Activity -> Restate each entry word for word, leaving nothing out.

Available records ->
□ □ □ □ □ □ □
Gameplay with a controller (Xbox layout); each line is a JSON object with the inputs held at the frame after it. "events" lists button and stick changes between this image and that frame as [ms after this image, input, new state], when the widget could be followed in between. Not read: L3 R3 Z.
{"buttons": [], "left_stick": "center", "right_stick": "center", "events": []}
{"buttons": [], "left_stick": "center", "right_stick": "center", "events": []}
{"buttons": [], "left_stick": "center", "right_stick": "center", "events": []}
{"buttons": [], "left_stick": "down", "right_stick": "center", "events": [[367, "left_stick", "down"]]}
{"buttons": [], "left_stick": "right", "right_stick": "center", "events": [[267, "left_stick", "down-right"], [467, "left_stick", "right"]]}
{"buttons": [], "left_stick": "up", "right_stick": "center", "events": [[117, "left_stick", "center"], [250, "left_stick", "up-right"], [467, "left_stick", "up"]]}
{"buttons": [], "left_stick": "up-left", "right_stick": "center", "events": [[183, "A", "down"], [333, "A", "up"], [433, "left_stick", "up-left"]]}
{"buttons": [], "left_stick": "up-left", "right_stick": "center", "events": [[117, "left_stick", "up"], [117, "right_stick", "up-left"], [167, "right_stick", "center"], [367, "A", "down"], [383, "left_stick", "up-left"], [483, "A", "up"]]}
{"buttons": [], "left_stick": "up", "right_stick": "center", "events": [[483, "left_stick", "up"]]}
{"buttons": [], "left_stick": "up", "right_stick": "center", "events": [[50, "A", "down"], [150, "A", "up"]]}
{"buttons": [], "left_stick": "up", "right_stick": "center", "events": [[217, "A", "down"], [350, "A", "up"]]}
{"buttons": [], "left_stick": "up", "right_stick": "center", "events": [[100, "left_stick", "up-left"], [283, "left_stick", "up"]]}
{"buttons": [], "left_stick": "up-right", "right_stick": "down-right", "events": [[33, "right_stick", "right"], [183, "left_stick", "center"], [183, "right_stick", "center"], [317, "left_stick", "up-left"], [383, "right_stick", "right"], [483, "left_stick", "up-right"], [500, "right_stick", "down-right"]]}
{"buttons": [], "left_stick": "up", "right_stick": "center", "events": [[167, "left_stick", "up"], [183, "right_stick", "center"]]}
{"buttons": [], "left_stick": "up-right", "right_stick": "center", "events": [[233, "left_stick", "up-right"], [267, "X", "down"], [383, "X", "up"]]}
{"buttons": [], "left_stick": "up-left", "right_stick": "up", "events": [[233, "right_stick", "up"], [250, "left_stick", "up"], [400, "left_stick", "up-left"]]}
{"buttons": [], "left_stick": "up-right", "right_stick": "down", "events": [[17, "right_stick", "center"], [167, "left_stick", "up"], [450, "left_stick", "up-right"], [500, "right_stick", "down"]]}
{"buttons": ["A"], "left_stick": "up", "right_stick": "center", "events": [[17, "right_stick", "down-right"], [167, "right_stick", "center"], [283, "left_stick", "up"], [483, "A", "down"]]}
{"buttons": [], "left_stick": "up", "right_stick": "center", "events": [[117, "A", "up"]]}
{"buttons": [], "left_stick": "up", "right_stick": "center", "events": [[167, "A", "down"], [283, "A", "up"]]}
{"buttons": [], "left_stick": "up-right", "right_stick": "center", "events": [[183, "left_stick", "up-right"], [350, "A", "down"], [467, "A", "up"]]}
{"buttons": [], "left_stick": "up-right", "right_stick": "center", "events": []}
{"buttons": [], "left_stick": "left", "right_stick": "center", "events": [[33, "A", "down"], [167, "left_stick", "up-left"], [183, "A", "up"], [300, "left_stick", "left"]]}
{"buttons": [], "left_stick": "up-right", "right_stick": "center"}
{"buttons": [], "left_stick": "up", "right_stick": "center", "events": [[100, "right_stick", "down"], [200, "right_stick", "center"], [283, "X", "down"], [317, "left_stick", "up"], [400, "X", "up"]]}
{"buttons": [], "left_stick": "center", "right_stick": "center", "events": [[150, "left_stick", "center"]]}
□ □ □ □ □ □ □
Your response ->
Gameplay with a controller (Xbox layout); each line is a JSON object with the inputs held at the frame after it. "events" lists button and stick changes between this image and that frame as [ms after this image, input, new state], when the widget could be followed in between. Not read: L3 R3 Z.
{"buttons": [], "left_stick": "center", "right_stick": "center", "events": []}
{"buttons": [], "left_stick": "center", "right_stick": "center", "events": []}
{"buttons": [], "left_stick": "center", "right_stick": "center", "events": []}
{"buttons": [], "left_stick": "down", "right_stick": "center", "events": [[367, "left_stick", "down"]]}
{"buttons": [], "left_stick": "right", "right_stick": "center", "events": [[267, "left_stick", "down-right"], [467, "left_stick", "right"]]}
{"buttons": [], "left_stick": "up", "right_stick": "center", "events": [[117, "left_stick", "center"], [250, "left_stick", "up-right"], [467, "left_stick", "up"]]}
{"buttons": [], "left_stick": "up-left", "right_stick": "center", "events": [[183, "A", "down"], [333, "A", "up"], [433, "left_stick", "up-left"]]}
{"buttons": [], "left_stick": "up-left", "right_stick": "center", "events": [[117, "left_stick", "up"], [117, "right_stick", "up-left"], [167, "right_stick", "center"], [367, "A", "down"], [383, "left_stick", "up-left"], [483, "A", "up"]]}
{"buttons": [], "left_stick": "up", "right_stick": "center", "events": [[483, "left_stick", "up"]]}
{"buttons": [], "left_stick": "up", "right_stick": "center", "events": [[50, "A", "down"], [150, "A", "up"]]}
{"buttons": [], "left_stick": "up", "right_stick": "center", "events": [[217, "A", "down"], [350, "A", "up"]]}
{"buttons": [], "left_stick": "up", "right_stick": "center", "events": [[100, "left_stick", "up-left"], [283, "left_stick", "up"]]}
{"buttons": [], "left_stick": "up-right", "right_stick": "down-right", "events": [[33, "right_stick", "right"], [183, "left_stick", "center"], [183, "right_stick", "center"], [317, "left_stick", "up-left"], [383, "right_stick", "right"], [483, "left_stick", "up-right"], [500, "right_stick", "down-right"]]}
{"buttons": [], "left_stick": "up", "right_stick": "center", "events": [[167, "left_stick", "up"], [183, "right_stick", "center"]]}
{"buttons": [], "left_stick": "up-right", "right_stick": "center", "events": [[233, "left_stick", "up-right"], [267, "X", "down"], [383, "X", "up"]]}
{"buttons": [], "left_stick": "up-left", "right_stick": "up", "events": [[233, "right_stick", "up"], [250, "left_stick", "up"], [400, "left_stick", "up-left"]]}
{"buttons": [], "left_stick": "up-right", "right_stick": "down", "events": [[17, "right_stick", "center"], [167, "left_stick", "up"], [450, "left_stick", "up-right"], [500, "right_stick", "down"]]}
{"buttons": ["A"], "left_stick": "up", "right_stick": "center", "events": [[17, "right_stick", "down-right"], [167, "right_stick", "center"], [283, "left_stick", "up"], [483, "A", "down"]]}
{"buttons": [], "left_stick": "up", "right_stick": "center", "events": [[117, "A", "up"]]}
{"buttons": [], "left_stick": "up", "right_stick": "center", "events": [[167, "A", "down"], [283, "A", "up"]]}
{"buttons": [], "left_stick": "up-right", "right_stick": "center", "events": [[183, "left_stick", "up-right"], [350, "A", "down"], [467, "A", "up"]]}
{"buttons": [], "left_stick": "up-right", "right_stick": "center", "events": []}
{"buttons": [], "left_stick": "left", "right_stick": "center", "events": [[33, "A", "down"], [167, "left_stick", "up-left"], [183, "A", "up"], [300, "left_stick", "left"]]}
{"buttons": [], "left_stick": "up-right", "right_stick": "center"}
{"buttons": [], "left_stick": "up", "right_stick": "center", "events": [[100, "right_stick", "down"], [200, "right_stick", "center"], [283, "X", "down"], [317, "left_stick", "up"], [400, "X", "up"]]}
{"buttons": [], "left_stick": "center", "right_stick": "center", "events": [[150, "left_stick", "center"]]}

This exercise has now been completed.